↓↓↓

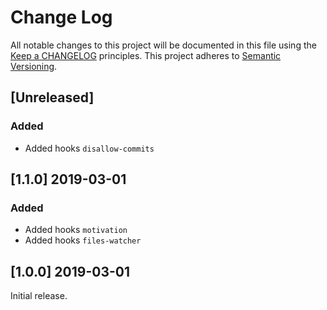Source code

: # Change Log
All notable changes to this project will be documented in this file
using the [Keep a CHANGELOG](http://keepachangelog.com/) principles.
This project adheres to [Semantic Versioning](http://semver.org/).

<!--
Types of changes

Added - for new features.
Changed - for changes in existing functionality.
Deprecated - for soon-to-be removed features.
Removed - for now removed features.
Fixed - for any bug fixes.
Security - in case of vulnerabilities.
-->

## [Unreleased]
### Added
- Added hooks `disallow-commits`

## [1.1.0] 2019-03-01
### Added
- Added hooks `motivation`
- Added hooks `files-watcher`

## [1.0.0] 2019-03-01
Initial release.
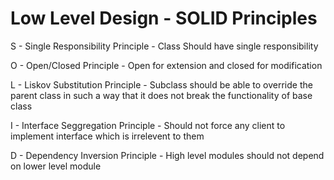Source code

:# Low Level Design - SOLID Principles


S - Single Responsibility Principle - Class Should have single responsibility

O - Open/Closed Principle - Open for extension and closed for modification

L - Liskov Substitution Principle - Subclass should be able to override the parent class in such a way that it does not break the functionality of base class 

I - Interface Seggregation Principle - Should not force any client to implement interface which is irrelevent to them

D - Dependency Inversion Principle - High level modules should not depend on lower level module 
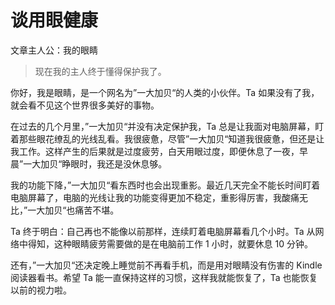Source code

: # 谈用眼健康

文章主人公：我的眼睛

> 现在我的主人终于懂得保护我了。

你好，我是眼睛，是一个网名为”一大加贝“的人类的小伙伴。Ta 如果没有了我，就会看不见这个世界很多美好的事物。

在过去的几个月里，”一大加贝“并没有决定保护我，Ta 总是让我面对电脑屏幕，盯着那些眼花缭乱的光线乱看。我很疲惫，尽管”一大加贝“知道我很疲惫，但还是让我工作。这样产生的后果就是过度疲劳，白天用眼过度，即便休息了一夜，早晨”一大加贝“睁眼时，我还是没休息够。

我的功能下降，”一大加贝“看东西时也会出现重影。最近几天完全不能长时间盯着电脑屏幕了，电脑的光线让我的功能变得更加不稳定，重影得厉害，我酸痛无比，”一大加贝“也痛苦不堪。

Ta 终于明白：自己再也不能像以前那样，连续盯着电脑屏幕看几个小时。Ta 从网络中得知，这种眼睛疲劳需要做的是在电脑前工作 1 小时，就要休息 10 分钟。

还有，”一大加贝“还决定晚上睡觉前不再看手机，而是用对眼睛没有伤害的 Kindle 阅读器看书。希望 Ta 能一直保持这样的习惯，这样我就能恢复了，Ta 也能恢复以前的视力啦。
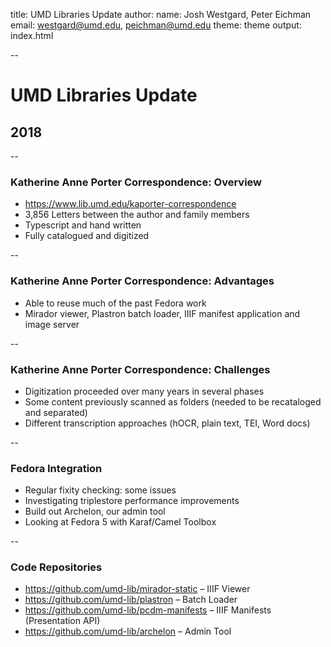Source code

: title: UMD Libraries Update
author:
  name: Josh Westgard, Peter Eichman
  email: westgard@umd.edu, peichman@umd.edu
theme: theme
output: index.html

--

# UMD Libraries Update

## 2018

--

### Katherine Anne Porter Correspondence: Overview

* https://www.lib.umd.edu/kaporter-correspondence
* 3,856 Letters between the author and family members
* Typescript and hand written
* Fully catalogued and digitized

--

### Katherine Anne Porter Correspondence: Advantages

* Able to reuse much of the past Fedora work
* Mirador viewer, Plastron batch loader, IIIF manifest application and image server

--

### Katherine Anne Porter Correspondence: Challenges

* Digitization proceeded over many years in several phases
* Some content previously scanned as folders (needed to be recataloged and separated)
* Different transcription approaches (hOCR, plain text, TEI, Word docs)

--

### Fedora Integration

* Regular fixity checking: some issues
* Investigating triplestore performance improvements
* Build out Archelon, our admin tool
* Looking at Fedora 5 with Karaf/Camel Toolbox

--

### Code Repositories

* <https://github.com/umd-lib/mirador-static> – IIIF Viewer
* <https://github.com/umd-lib/plastron> – Batch Loader
* <https://github.com/umd-lib/pcdm-manifests> – IIIF Manifests (Presentation API)
* <https://github.com/umd-lib/archelon> – Admin Tool


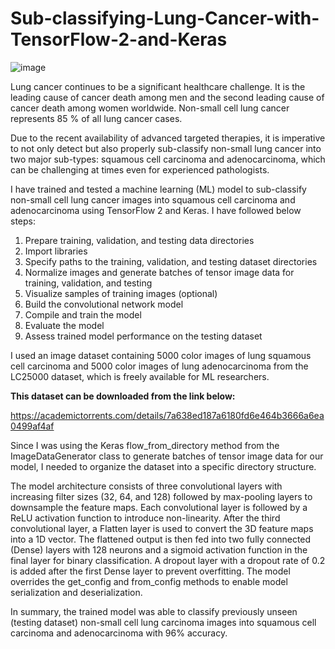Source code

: # Sub-classifying-Lung-Cancer-with-TensorFlow-2-and-Keras
![image](https://github.com/shantanufuke/Sub-classifying-Lung-Cancer-with-TensorFlow-2-and-Keras/assets/104629474/1b2e0aff-91b4-48aa-a027-575af1df7895)

Lung cancer continues to be a significant healthcare challenge. It is the leading cause of cancer death among men and the second leading cause of cancer death among women worldwide. 
Non-small cell lung cancer represents 85 % of all lung cancer cases. 

Due to the recent availability of advanced targeted therapies, it is imperative to not only detect but also properly sub-classify non-small lung cancer into two major sub-types: squamous 
cell carcinoma and adenocarcinoma, which can be challenging at times even for experienced pathologists.

I have trained and tested a machine learning (ML) model to sub-classify non-small cell lung cancer images into squamous cell carcinoma and adenocarcinoma using TensorFlow 2 and Keras. 
I have followed below steps:

1. Prepare training, validation, and testing data directories
2. Import libraries
3. Specify paths to the training, validation, and testing dataset directories
4. Normalize images and generate batches of tensor image data for training, validation, and testing
5. Visualize samples of training images (optional)
6. Build the convolutional network model
7. Compile and train the model
8. Evaluate the model
9. Assess trained model performance on the testing dataset

I used an image dataset containing 5000 color images of lung squamous cell carcinoma and 5000 color images of lung adenocarcinoma from the LC25000 dataset, which is freely available for ML researchers.

**This dataset can be downloaded from the link below:**

https://academictorrents.com/details/7a638ed187a6180fd6e464b3666a6ea0499af4af

Since I was using the Keras flow_from_directory method from the ImageDataGenerator class to generate batches of tensor image data for our model, I needed to organize the dataset into a specific directory 
structure.

The model architecture consists of three convolutional layers with increasing filter sizes (32, 64, and 128) followed by max-pooling layers to downsample the feature maps. Each convolutional layer is 
followed by a ReLU activation function to introduce non-linearity. After the third convolutional layer, a Flatten layer is used to convert the 3D feature maps into a 1D vector. The flattened output 
is then fed into two fully connected (Dense) layers with 128 neurons and a sigmoid activation function in the final layer for binary classification. A dropout layer with a dropout rate of 0.2 is added 
after the first Dense layer to prevent overfitting. The model overrides the get_config and from_config methods to enable model serialization and deserialization.

In summary, the trained model was able to classify previously unseen (testing dataset) non-small cell lung carcinoma images into squamous cell carcinoma and adenocarcinoma with 96% accuracy.












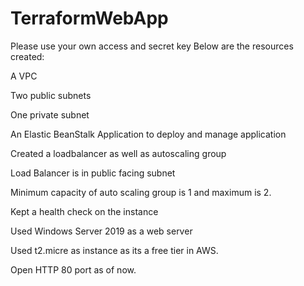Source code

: # TerraformWebApp
Please use your own access and secret key
Below are the resources created:

A VPC

Two public subnets

One private subnet

An Elastic BeanStalk Application to deploy and manage application

Created a loadbalancer as well as autoscaling group

Load Balancer is in public facing subnet

Minimum capacity of auto scaling group is 1 and maximum is 2.

Kept a health check on the instance

Used Windows Server 2019 as a web server

Used t2.micre as instance as its a free tier in AWS.

Open HTTP 80 port as of now.
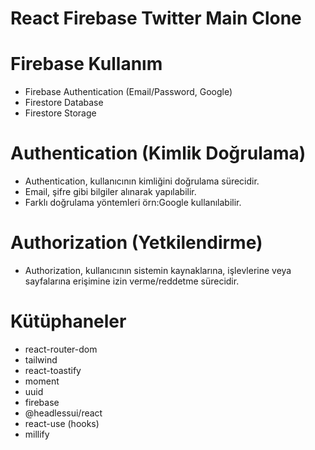 # React Firebase Twitter Main Clone

# Firebase Kullanım

- Firebase Authentication (Email/Password, Google)
- Firestore Database
- Firestore Storage

# Authentication (Kimlik Doğrulama)

- Authentication, kullanıcının kimliğini doğrulama sürecidir.
- Email, şifre gibi bilgiler alınarak yapılabilir.
- Farklı doğrulama yöntemleri örn:Google kullanılabilir.

# Authorization (Yetkilendirme)

- Authorization, kullanıcının sistemin kaynaklarına, işlevlerine veya sayfalarına erişimine izin verme/reddetme sürecidir.

# Kütüphaneler

- react-router-dom
- tailwind
- react-toastify
- moment
- uuid
- firebase
- @headlessui/react
- react-use (hooks)
- millify
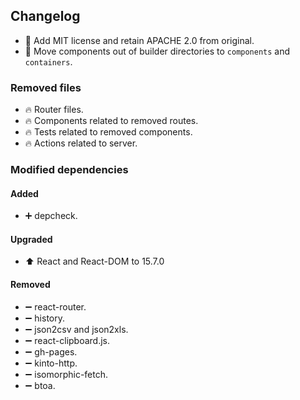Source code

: ## Changelog

* 📄 Add MIT license and retain APACHE 2.0 from original.
* 🚚 Move components out of builder directories to `components` and `containers`.

### Removed files

* 🔥 Router files.
* 🔥 Components related to removed routes.
* 🔥 Tests related to removed components.
* 🔥 Actions related to server.

### Modified dependencies

#### Added

* ➕ depcheck.

#### Upgraded

* ⬆️ React and React-DOM to 15.7.0

#### Removed

* ➖ react-router.
* ➖ history.
* ➖ json2csv and json2xls.
* ➖ react-clipboard.js.
* ➖ gh-pages.
* ➖ kinto-http.
* ➖ isomorphic-fetch.
* ➖ btoa.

↑↑↑

▸ **Exercise objective**: Using the records above, find the number of lines that contain the string "carcinoma", and give that number without further comment.

▸ **Completed exercise**: 4